Data lifecycle management

The PIPL and the DSL necessitate that a security management system be set up to ensure the secure management of data in their lifecycle, including their collection, storage, use, processing, transmission, provision and disclosure. Data security management should be incorporated into the entire workflow and pervade each specific business process.

In particular, data compliance requirements in the banking and financial sector are higher than those in other industries. The PBoC issued the Financial Data Security – Guidelines for Data Security Classification on 23 September 2020, administered by the China Financial Standardisation Technical Committee (CFSTC). The guidelines stipulate that financial data should be classified into different levels, each demanding different sets of general compliance obligations and respective requirements throughout the data lifecycle, including their collection, use, storage, transfer and deletion.

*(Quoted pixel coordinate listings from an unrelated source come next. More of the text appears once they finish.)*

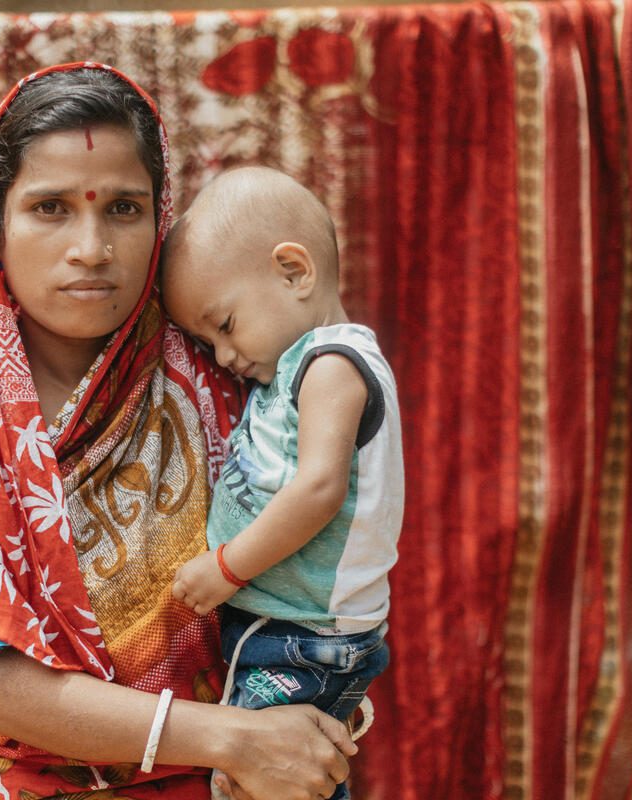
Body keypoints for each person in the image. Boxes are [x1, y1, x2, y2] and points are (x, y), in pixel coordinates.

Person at [0, 64, 357, 800]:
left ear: (160, 217)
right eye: (50, 208)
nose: (91, 248)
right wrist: (230, 736)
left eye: (124, 210)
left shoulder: (224, 372)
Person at [164, 167, 404, 800]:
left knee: (269, 780)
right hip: (284, 626)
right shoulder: (290, 370)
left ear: (295, 272)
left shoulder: (333, 363)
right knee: (277, 776)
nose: (221, 357)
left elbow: (319, 490)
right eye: (203, 340)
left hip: (308, 635)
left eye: (225, 324)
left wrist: (229, 567)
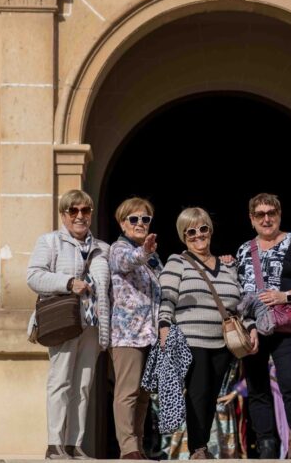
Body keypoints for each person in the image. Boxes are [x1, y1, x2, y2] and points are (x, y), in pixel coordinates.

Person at [158, 208, 257, 461]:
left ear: (210, 231)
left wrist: (250, 326)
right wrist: (164, 327)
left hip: (223, 342)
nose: (198, 235)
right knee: (198, 392)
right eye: (190, 232)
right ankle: (198, 448)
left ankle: (200, 447)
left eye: (203, 229)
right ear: (183, 236)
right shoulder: (177, 262)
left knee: (211, 394)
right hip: (191, 338)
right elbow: (166, 298)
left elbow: (239, 304)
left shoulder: (228, 266)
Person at [27, 189, 110, 460]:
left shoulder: (102, 248)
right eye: (73, 211)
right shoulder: (50, 241)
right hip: (64, 321)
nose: (79, 216)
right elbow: (33, 276)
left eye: (85, 210)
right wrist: (68, 282)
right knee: (60, 381)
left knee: (83, 385)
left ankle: (74, 445)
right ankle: (55, 445)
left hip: (92, 324)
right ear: (63, 215)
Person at [235, 193, 291, 459]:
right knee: (257, 388)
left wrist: (285, 296)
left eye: (271, 213)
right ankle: (266, 446)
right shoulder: (243, 250)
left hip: (285, 326)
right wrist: (248, 325)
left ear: (279, 215)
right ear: (251, 219)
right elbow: (238, 292)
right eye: (260, 214)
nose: (266, 219)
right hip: (253, 328)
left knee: (290, 382)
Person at [110, 197, 162, 460]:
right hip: (127, 335)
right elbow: (126, 262)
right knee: (127, 392)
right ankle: (128, 448)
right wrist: (144, 252)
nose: (140, 223)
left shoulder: (154, 258)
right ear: (123, 223)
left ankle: (138, 447)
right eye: (134, 219)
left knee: (143, 396)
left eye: (145, 219)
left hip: (150, 335)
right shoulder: (118, 249)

Although the guidelines are more suggestive than compulsory, they could nevertheless serve as an important reference before an official data compliance regulation is introduced in the banking sector, especially considering that the CFSTC is governed and managed by the PBoC and so recognised to a great extent foreshadow upcoming industrial regulations.

Highlights of data compliance review by stock exchanges and the CSRC. Any company seeking an initial public offering (IPO) on Chinese stock exchanges must pass a strict pre-IPO compliance review according to rules set up by the China Securities Regulatory Commission (CSRC), offering the public a chance to gauge the level of compliance of a given company as the stock exchange ensures its compliance with data protection laws enacted in late 2021.

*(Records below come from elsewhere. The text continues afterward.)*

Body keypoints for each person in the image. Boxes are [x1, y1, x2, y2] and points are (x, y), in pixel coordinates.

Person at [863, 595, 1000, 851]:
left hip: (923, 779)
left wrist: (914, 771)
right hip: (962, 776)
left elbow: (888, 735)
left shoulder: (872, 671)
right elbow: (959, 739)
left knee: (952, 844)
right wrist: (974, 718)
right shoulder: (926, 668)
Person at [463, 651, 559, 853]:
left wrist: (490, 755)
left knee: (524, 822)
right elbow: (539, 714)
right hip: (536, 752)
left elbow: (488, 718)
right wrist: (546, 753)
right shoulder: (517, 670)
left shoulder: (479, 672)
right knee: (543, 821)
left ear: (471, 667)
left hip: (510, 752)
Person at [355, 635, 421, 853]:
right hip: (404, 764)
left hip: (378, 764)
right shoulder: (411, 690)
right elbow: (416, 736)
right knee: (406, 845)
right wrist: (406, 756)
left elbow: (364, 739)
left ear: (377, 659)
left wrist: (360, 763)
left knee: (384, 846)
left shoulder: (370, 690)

Pursuant to incomplete data analysis of IPO cases from 2017 to 2022, the review inquiries of stock exchanges in data compliance differ with times and industries. Prior to the enactment of the DSL and PIPL in 2021, the commercial side of compliance was accorded more attention. In the past 15 months, however, data security management, data lifecycle management and updates of data laws and regulations became the primary concerns, demonstrated by the following trends.

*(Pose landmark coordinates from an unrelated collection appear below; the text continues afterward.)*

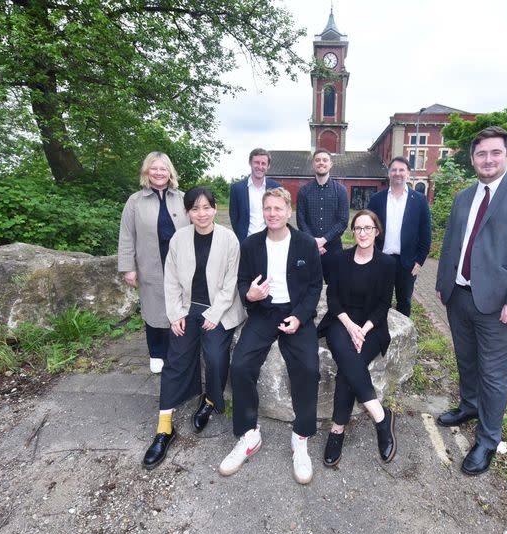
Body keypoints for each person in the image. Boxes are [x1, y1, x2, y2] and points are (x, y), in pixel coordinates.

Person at [435, 126, 507, 476]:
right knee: (466, 361)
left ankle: (487, 439)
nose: (488, 160)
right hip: (460, 297)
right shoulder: (463, 197)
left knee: (495, 375)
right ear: (472, 158)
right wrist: (442, 284)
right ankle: (469, 407)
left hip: (500, 305)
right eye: (481, 154)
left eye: (495, 153)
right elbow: (452, 242)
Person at [218, 187, 323, 484]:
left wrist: (300, 317)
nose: (273, 214)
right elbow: (241, 282)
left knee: (308, 367)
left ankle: (300, 437)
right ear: (263, 212)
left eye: (278, 208)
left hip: (295, 314)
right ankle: (249, 434)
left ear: (288, 211)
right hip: (264, 312)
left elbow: (316, 285)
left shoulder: (305, 244)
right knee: (240, 366)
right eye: (268, 209)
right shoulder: (250, 245)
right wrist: (249, 295)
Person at [141, 187, 246, 469]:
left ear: (214, 208)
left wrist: (215, 312)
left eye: (206, 207)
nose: (201, 213)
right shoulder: (179, 238)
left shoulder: (229, 239)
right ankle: (164, 428)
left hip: (219, 309)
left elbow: (231, 281)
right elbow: (171, 280)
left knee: (214, 356)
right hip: (188, 307)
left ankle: (210, 399)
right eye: (195, 208)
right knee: (176, 359)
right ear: (187, 212)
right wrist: (175, 314)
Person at [317, 209, 397, 467]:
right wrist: (351, 326)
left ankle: (337, 429)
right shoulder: (339, 259)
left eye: (368, 228)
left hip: (372, 328)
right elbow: (333, 298)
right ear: (354, 231)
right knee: (347, 354)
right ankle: (381, 418)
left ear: (377, 232)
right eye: (358, 228)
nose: (363, 233)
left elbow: (384, 304)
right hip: (341, 321)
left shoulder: (387, 264)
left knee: (347, 371)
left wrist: (363, 330)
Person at [118, 151, 189, 373]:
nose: (159, 173)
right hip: (150, 263)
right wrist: (128, 267)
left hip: (179, 264)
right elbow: (127, 235)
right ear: (147, 172)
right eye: (154, 168)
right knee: (154, 308)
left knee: (180, 305)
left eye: (163, 169)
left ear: (170, 172)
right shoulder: (135, 201)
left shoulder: (182, 198)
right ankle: (157, 352)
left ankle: (180, 350)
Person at [367, 156, 432, 317]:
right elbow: (368, 228)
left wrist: (420, 260)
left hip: (407, 262)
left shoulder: (419, 200)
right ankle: (379, 332)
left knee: (404, 301)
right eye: (394, 170)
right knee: (380, 300)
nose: (398, 173)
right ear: (389, 173)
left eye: (402, 170)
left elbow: (425, 233)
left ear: (408, 173)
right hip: (382, 259)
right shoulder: (377, 199)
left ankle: (404, 335)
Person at [295, 148, 349, 281]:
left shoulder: (341, 191)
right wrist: (314, 242)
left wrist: (323, 240)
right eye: (317, 160)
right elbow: (301, 221)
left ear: (331, 164)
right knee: (308, 289)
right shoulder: (304, 191)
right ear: (313, 164)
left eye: (325, 160)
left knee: (336, 290)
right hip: (309, 249)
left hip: (334, 250)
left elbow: (343, 221)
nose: (321, 163)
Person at [229, 148, 281, 242]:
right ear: (250, 163)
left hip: (270, 240)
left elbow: (279, 214)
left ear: (268, 166)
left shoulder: (276, 187)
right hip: (245, 242)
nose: (260, 166)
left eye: (263, 163)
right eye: (256, 162)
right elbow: (234, 216)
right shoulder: (237, 189)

Setting up a data security system to ensure compliance. There are roughly two lines of inquiry, the first being whether a system has been set up to secure data collection and processing; and second, whether there have been any incidents or sanctions in respect of data security.

Compliance management throughout data lifecycles. Data collection is the beginning of data lifecycles, and is thus critical to overall compliance. Frequent inquiries made by stock exchanges include whether the source of data is legal, regardless if date were actively collected or purchased. For companies planning to be listed, stock exchanges tend to focus on whether the scope of actual use of data exceeds the pre-agreed limit. Therefore, the source, category, manner of collection and authorisation of use are all subject to review.

Data processing is another crucial step. When reviewing high-tech companies, stock exchanges closely scrutinise the processing of data for any overuse or other forms of infringement. If data processing constitutes an inseparable component of a company’s main business, the stock exchanges will examine whether its data processing practice differs significantly from the common practice of the industry, and whether industry practice in turn conforms to the law.

Quick response to legislative updates. With the legislation on data protection continuing to evolve, stock exchanges scrutinise whether a company can promptly adapt to changes brought by future legislation, and whether it has implemented appropriate mechanisms to detect potential risks of non-compliance.

Conforming to the data protection law is a compulsory obligation of all businesses operating in China. The authors believe it is essential for companies to set up a sound data compliance mechanism, complete with well-rounded business processes and data lifecycle management. The mechanism should be reviewed annually and updated when necessary.